— Task goal —
Whichever lines include the word "down", copy them as they appear in the data.

— Records to process —
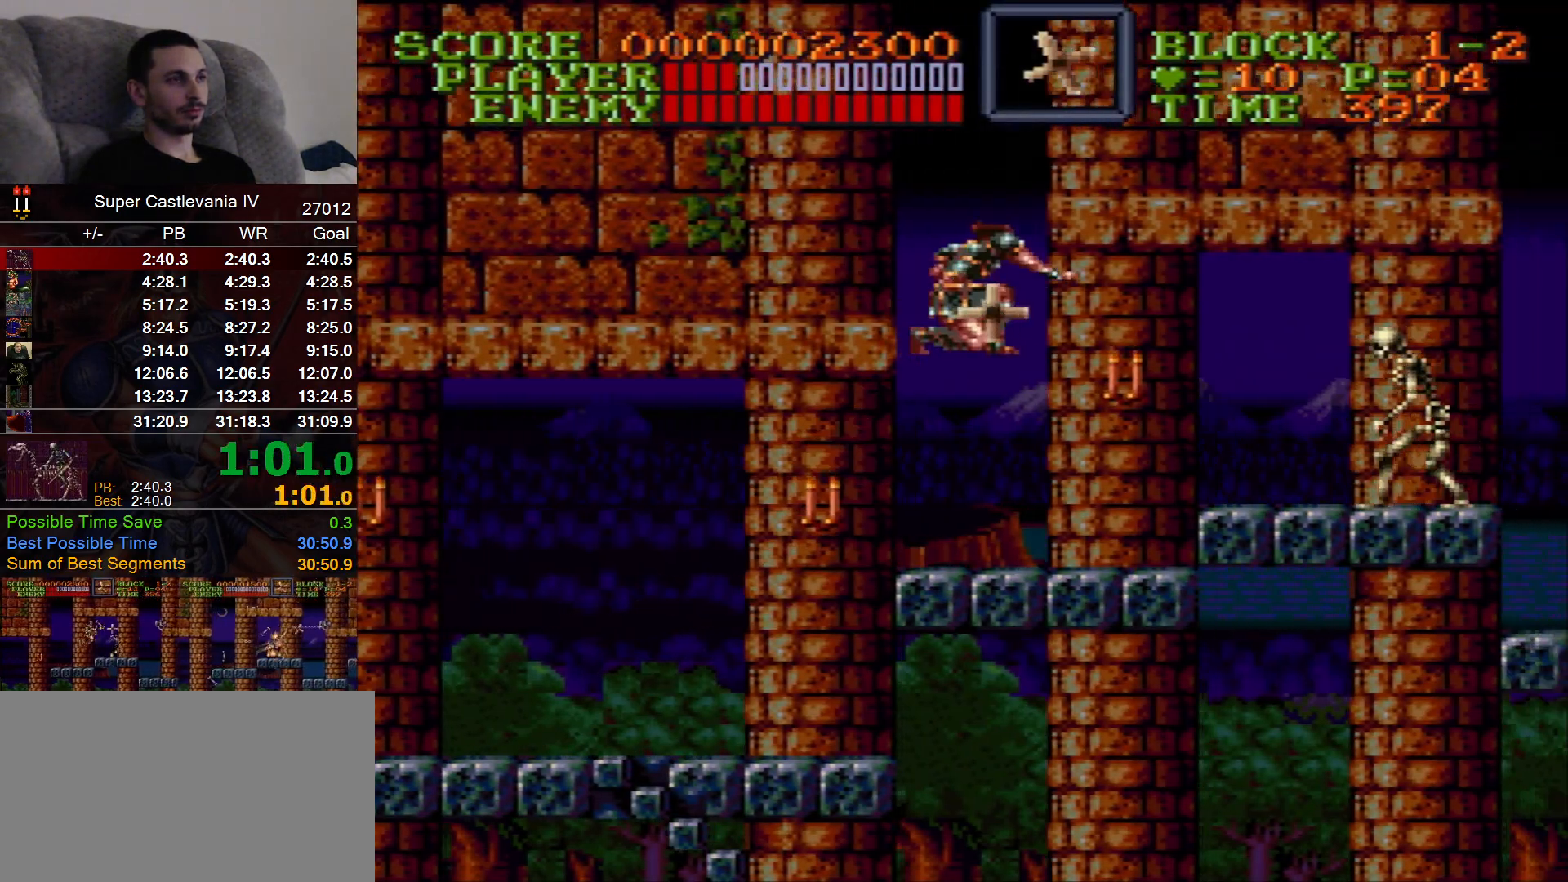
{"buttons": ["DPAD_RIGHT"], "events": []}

...

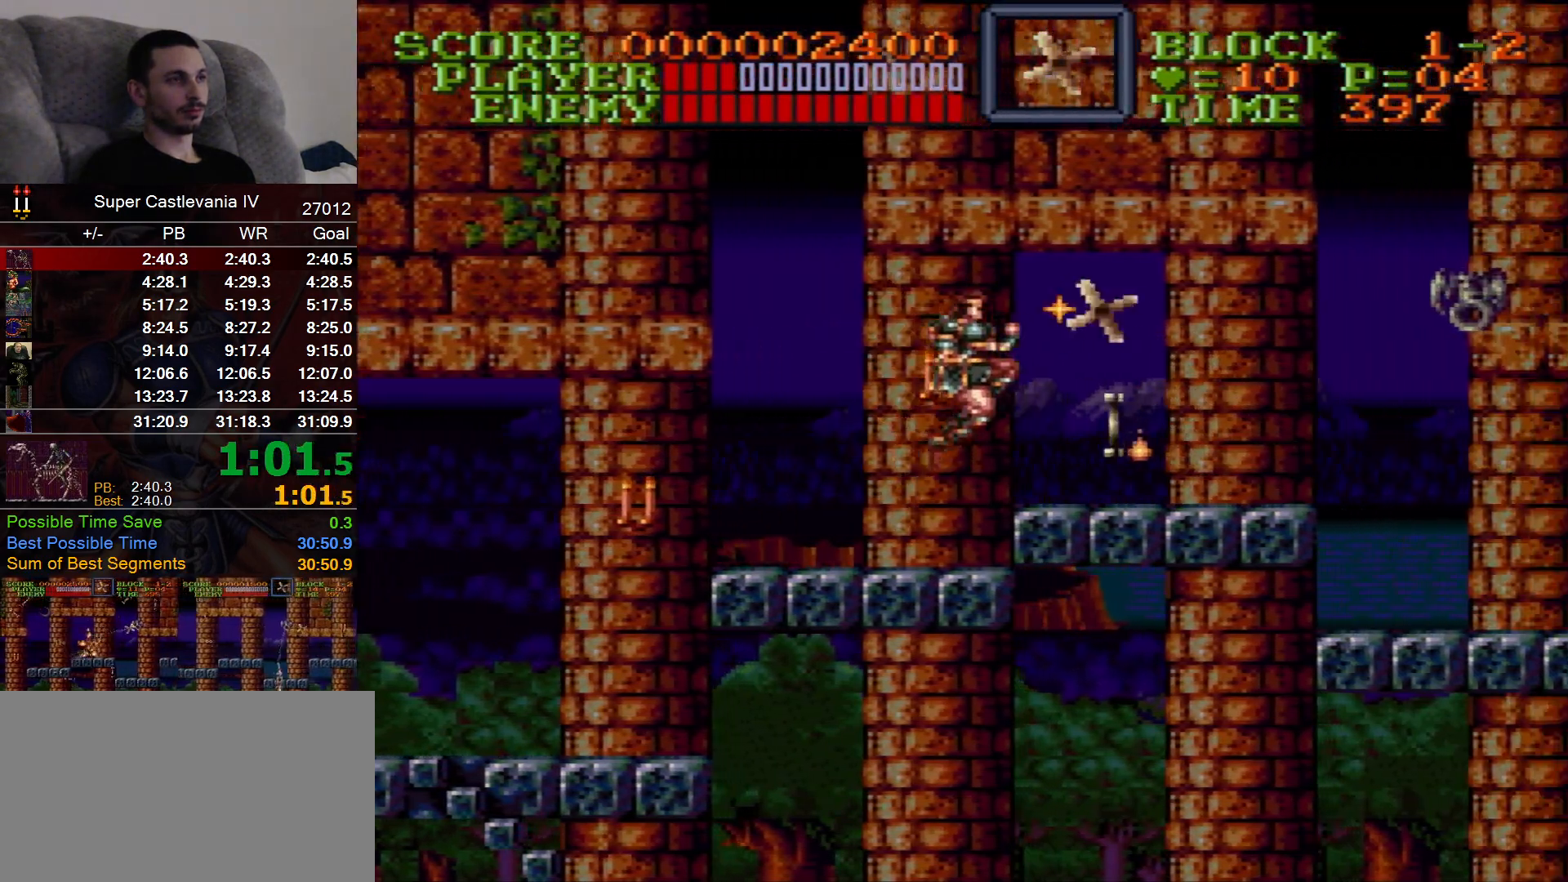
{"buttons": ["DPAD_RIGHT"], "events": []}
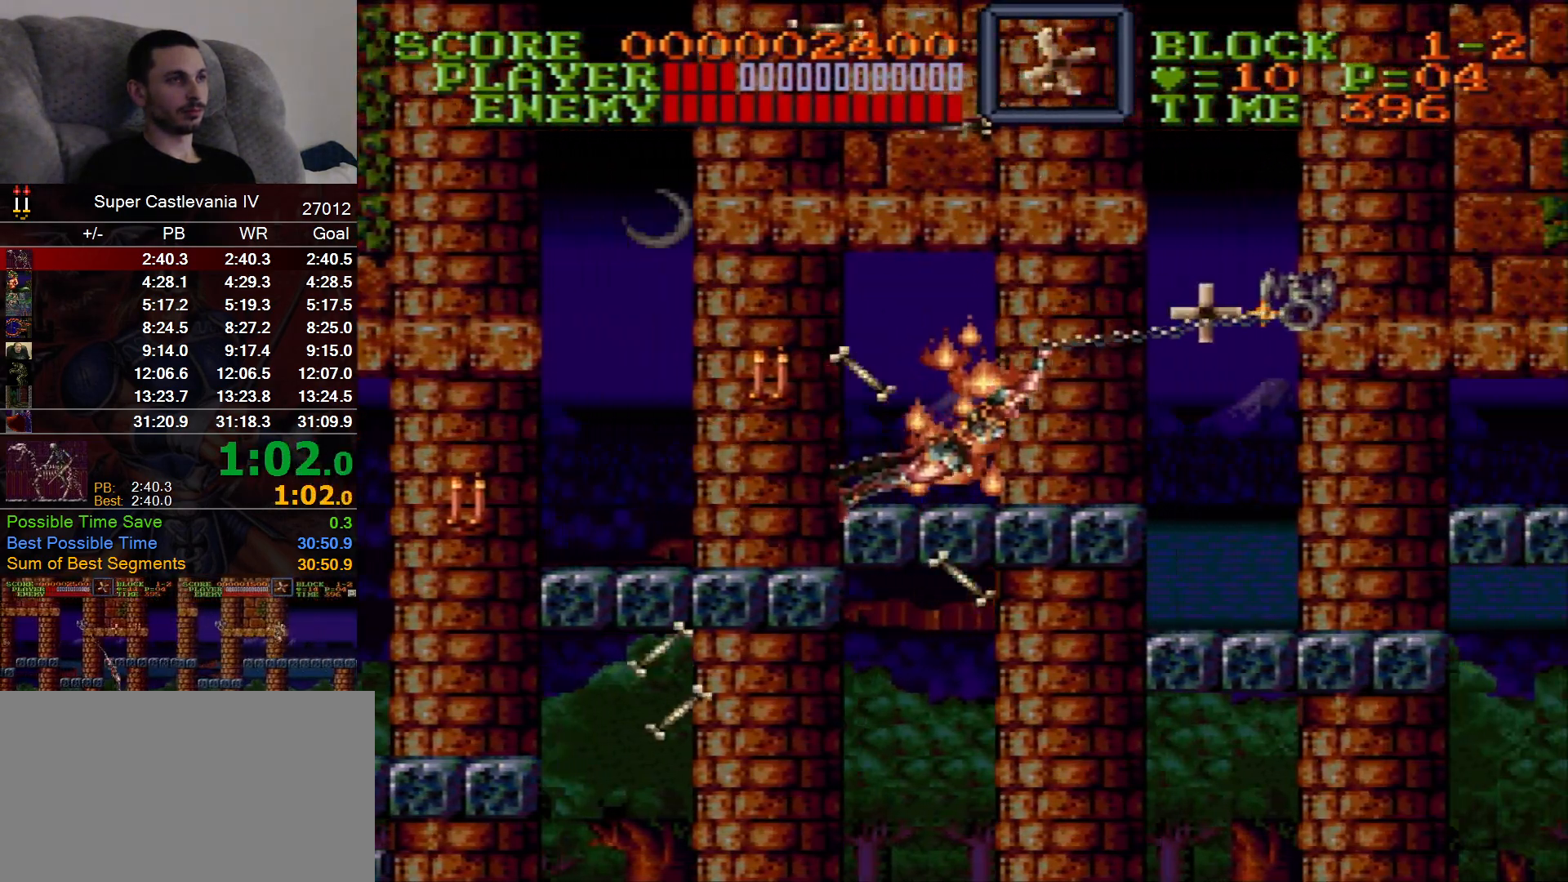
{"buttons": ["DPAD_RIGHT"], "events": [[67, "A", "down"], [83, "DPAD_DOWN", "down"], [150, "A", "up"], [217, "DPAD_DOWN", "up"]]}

---

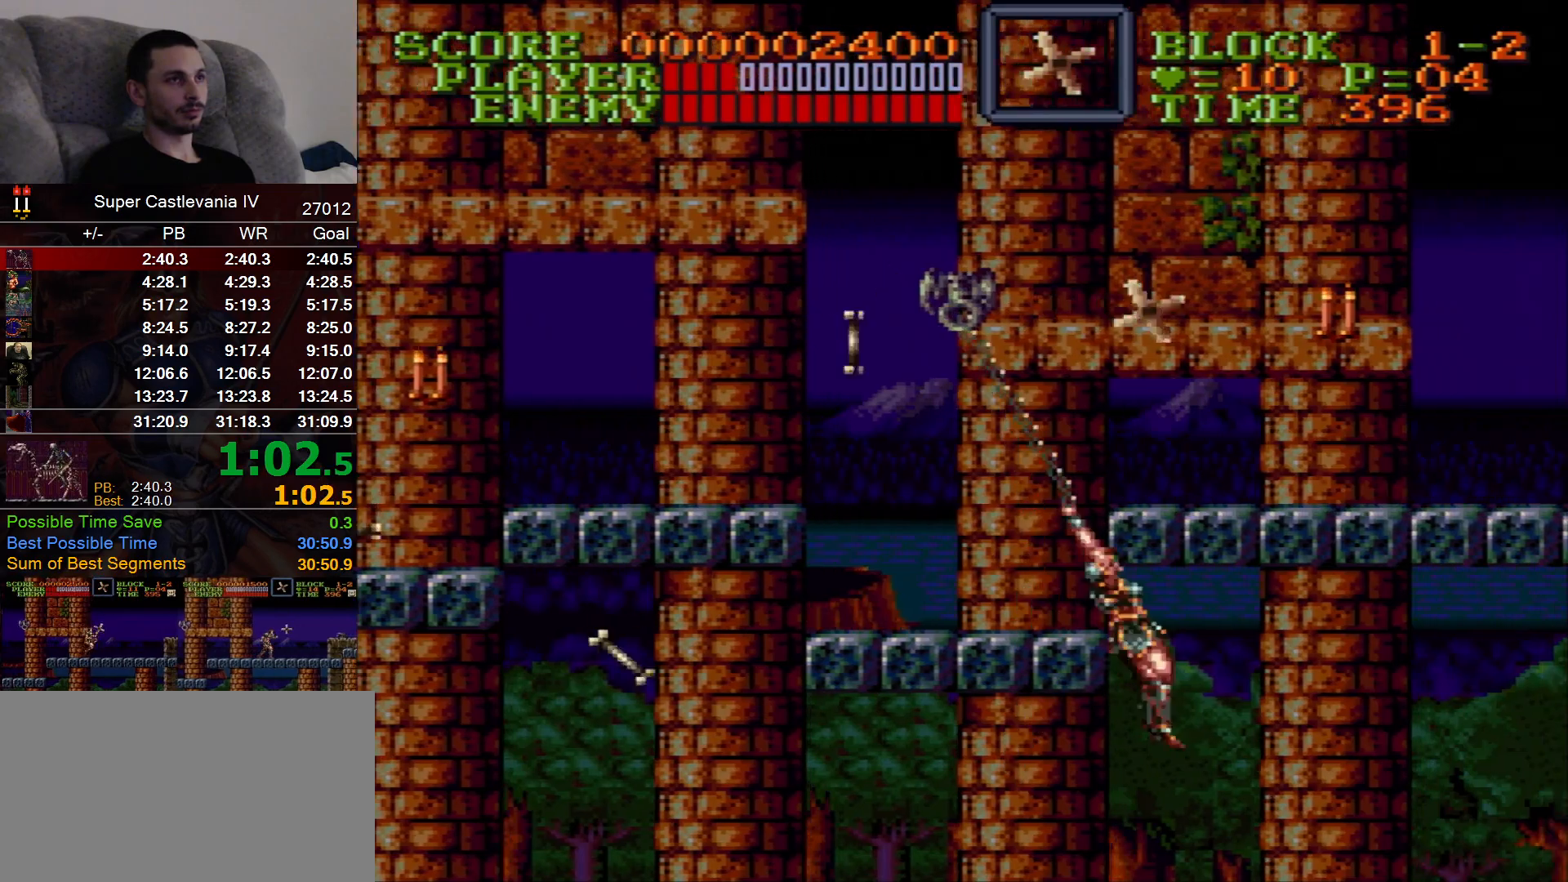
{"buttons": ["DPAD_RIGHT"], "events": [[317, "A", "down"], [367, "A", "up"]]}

— Answer space —
{"buttons": ["DPAD_RIGHT"], "events": [[67, "A", "down"], [83, "DPAD_DOWN", "down"], [150, "A", "up"], [217, "DPAD_DOWN", "up"]]}
{"buttons": ["DPAD_RIGHT"], "events": [[317, "A", "down"], [367, "A", "up"]]}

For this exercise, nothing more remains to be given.